Exercise goal: Search the listing below, and show each line that includes the word "predictors".

Exercise materials:
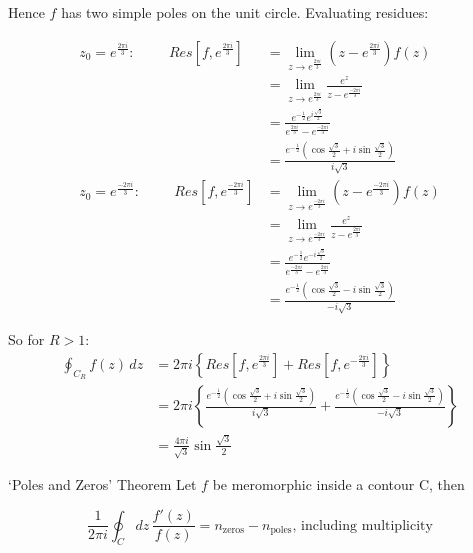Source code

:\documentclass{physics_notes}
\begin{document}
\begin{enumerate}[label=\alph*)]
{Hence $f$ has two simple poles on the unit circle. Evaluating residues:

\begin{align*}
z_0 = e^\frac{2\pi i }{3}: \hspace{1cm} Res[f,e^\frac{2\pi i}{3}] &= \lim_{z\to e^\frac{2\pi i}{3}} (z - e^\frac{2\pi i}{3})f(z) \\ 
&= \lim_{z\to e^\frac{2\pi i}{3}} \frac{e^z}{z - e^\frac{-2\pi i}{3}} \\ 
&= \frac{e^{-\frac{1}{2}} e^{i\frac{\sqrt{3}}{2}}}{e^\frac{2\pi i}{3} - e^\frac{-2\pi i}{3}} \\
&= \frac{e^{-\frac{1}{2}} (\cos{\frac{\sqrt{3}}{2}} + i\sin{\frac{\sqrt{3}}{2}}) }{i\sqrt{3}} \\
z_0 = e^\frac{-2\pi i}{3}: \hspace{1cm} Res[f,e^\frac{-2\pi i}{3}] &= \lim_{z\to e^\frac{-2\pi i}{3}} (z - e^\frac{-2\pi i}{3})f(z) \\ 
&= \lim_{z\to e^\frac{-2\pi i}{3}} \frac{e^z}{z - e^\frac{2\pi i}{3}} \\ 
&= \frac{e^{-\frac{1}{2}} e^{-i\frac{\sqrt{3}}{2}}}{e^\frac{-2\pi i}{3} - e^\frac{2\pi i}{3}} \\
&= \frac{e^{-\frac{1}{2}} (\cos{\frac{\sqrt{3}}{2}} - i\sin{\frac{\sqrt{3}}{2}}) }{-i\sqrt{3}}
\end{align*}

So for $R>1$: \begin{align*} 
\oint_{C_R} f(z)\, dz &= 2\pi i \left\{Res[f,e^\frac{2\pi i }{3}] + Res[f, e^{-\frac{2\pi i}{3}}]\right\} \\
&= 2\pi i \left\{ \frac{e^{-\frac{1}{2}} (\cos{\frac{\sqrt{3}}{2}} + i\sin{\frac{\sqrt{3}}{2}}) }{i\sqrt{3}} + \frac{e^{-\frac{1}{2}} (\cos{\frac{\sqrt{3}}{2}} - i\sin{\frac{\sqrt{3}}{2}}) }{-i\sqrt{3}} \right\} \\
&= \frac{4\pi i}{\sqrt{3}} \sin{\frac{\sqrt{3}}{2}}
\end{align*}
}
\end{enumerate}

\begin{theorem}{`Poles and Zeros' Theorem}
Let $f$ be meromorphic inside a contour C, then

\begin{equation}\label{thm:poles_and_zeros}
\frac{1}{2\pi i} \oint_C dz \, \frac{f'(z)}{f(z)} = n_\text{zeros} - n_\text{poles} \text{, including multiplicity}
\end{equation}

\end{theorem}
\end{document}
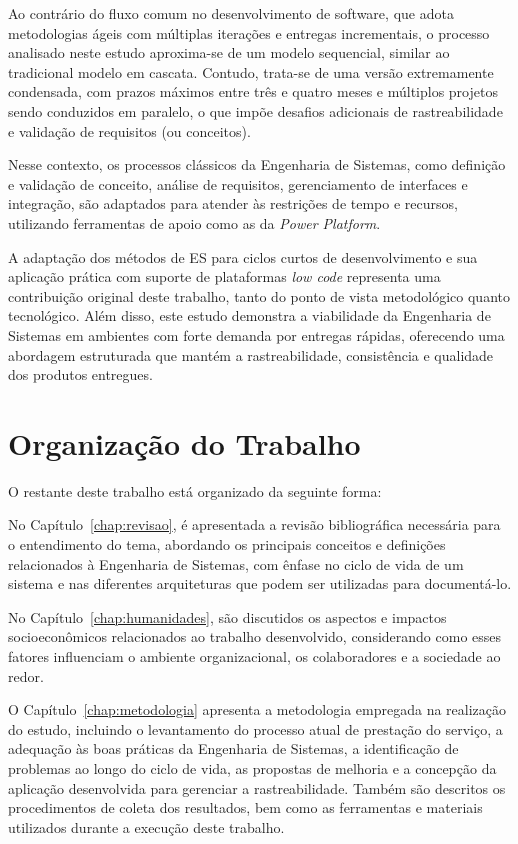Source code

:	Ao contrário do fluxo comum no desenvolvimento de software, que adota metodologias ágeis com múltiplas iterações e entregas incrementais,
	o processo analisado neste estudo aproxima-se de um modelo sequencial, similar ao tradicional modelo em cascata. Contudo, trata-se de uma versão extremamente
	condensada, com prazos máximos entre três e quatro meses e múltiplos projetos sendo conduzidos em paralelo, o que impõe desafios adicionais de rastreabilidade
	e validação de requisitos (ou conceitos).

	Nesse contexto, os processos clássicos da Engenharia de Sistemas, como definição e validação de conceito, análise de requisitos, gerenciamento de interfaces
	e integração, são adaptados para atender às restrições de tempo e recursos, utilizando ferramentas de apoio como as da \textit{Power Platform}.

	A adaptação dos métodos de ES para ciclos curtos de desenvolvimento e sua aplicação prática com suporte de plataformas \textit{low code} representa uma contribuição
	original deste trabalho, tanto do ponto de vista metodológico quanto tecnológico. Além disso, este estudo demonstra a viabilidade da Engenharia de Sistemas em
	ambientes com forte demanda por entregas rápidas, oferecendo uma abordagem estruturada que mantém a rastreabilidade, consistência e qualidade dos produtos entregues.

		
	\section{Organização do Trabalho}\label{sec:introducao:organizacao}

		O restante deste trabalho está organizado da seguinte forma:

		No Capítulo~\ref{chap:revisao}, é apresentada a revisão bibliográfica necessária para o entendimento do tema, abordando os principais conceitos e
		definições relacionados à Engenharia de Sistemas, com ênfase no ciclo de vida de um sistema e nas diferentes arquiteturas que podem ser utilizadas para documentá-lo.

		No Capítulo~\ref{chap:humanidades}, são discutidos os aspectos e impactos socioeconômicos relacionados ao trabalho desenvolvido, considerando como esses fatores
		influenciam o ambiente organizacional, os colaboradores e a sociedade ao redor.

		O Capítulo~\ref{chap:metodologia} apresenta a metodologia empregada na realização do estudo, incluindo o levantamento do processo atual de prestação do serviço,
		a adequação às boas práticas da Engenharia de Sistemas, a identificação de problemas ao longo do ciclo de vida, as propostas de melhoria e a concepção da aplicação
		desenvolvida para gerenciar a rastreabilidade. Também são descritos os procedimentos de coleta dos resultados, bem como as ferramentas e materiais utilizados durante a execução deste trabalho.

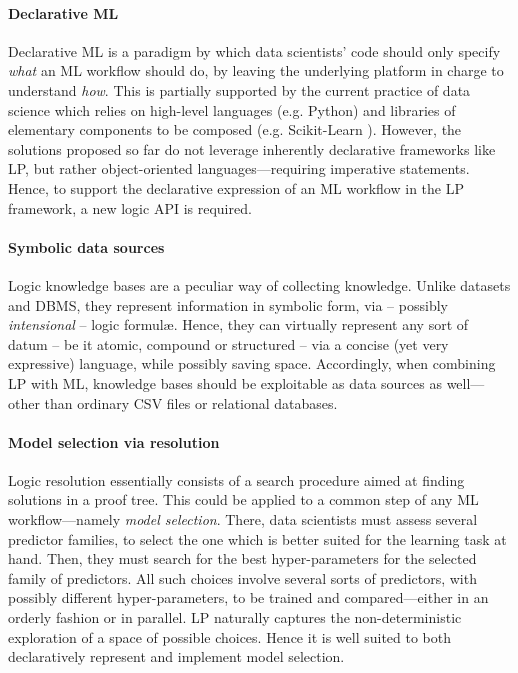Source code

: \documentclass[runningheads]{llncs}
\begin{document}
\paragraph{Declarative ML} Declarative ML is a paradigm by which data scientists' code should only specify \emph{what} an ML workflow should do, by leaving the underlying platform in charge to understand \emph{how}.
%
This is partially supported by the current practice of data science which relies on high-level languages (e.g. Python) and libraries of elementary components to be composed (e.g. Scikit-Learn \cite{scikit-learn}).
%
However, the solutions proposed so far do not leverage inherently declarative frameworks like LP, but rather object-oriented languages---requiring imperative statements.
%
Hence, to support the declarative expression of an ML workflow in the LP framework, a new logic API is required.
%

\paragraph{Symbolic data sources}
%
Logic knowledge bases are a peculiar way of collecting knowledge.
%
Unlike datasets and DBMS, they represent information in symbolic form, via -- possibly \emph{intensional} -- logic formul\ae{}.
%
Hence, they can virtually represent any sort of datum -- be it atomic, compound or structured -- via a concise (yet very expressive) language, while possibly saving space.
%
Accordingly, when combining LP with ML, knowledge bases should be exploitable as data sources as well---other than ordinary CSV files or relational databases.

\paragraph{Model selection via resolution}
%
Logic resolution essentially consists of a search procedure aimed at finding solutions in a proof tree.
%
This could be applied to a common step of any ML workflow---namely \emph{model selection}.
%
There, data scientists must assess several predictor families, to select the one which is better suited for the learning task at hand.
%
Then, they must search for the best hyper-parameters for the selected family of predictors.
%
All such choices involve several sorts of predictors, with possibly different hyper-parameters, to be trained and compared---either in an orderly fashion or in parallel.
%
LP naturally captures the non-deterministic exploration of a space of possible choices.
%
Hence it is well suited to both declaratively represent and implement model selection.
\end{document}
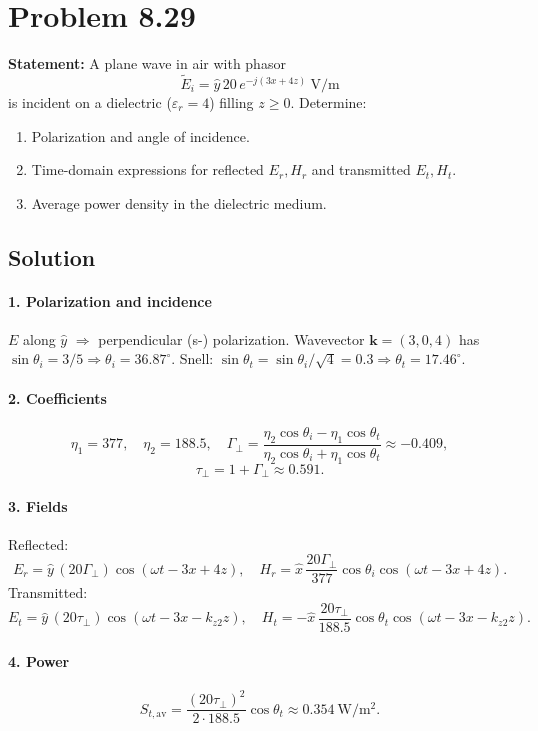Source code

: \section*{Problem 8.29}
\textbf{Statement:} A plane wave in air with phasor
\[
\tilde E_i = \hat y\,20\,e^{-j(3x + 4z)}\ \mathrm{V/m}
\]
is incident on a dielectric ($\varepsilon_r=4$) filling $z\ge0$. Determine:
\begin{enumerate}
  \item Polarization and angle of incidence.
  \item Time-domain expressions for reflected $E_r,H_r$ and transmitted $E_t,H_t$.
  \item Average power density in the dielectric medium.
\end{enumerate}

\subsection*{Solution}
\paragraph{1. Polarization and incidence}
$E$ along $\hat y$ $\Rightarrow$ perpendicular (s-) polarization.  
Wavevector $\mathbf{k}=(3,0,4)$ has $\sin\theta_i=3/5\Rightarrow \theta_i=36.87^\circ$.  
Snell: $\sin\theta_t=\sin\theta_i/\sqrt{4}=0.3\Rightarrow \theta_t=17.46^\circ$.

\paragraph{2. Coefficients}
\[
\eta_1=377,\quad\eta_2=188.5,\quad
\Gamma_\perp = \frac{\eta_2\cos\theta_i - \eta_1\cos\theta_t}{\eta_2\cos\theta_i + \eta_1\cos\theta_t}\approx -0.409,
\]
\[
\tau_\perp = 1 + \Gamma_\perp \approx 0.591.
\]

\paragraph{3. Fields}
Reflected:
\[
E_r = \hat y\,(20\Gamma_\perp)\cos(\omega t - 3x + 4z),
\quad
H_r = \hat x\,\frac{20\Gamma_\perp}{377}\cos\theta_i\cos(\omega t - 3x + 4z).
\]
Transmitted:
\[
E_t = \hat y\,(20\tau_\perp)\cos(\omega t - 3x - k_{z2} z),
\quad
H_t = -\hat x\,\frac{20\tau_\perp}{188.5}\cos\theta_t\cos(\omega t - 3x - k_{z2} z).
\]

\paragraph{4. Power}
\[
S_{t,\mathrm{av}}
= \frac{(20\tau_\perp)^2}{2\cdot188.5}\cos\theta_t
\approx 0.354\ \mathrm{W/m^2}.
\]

Task result:
Then, they must search for the best hyper-parameters for the selected family of predictors.
All such choices involve several sorts of predictors, with possibly different hyper-parameters, to be trained and compared---either in an orderly fashion or in parallel.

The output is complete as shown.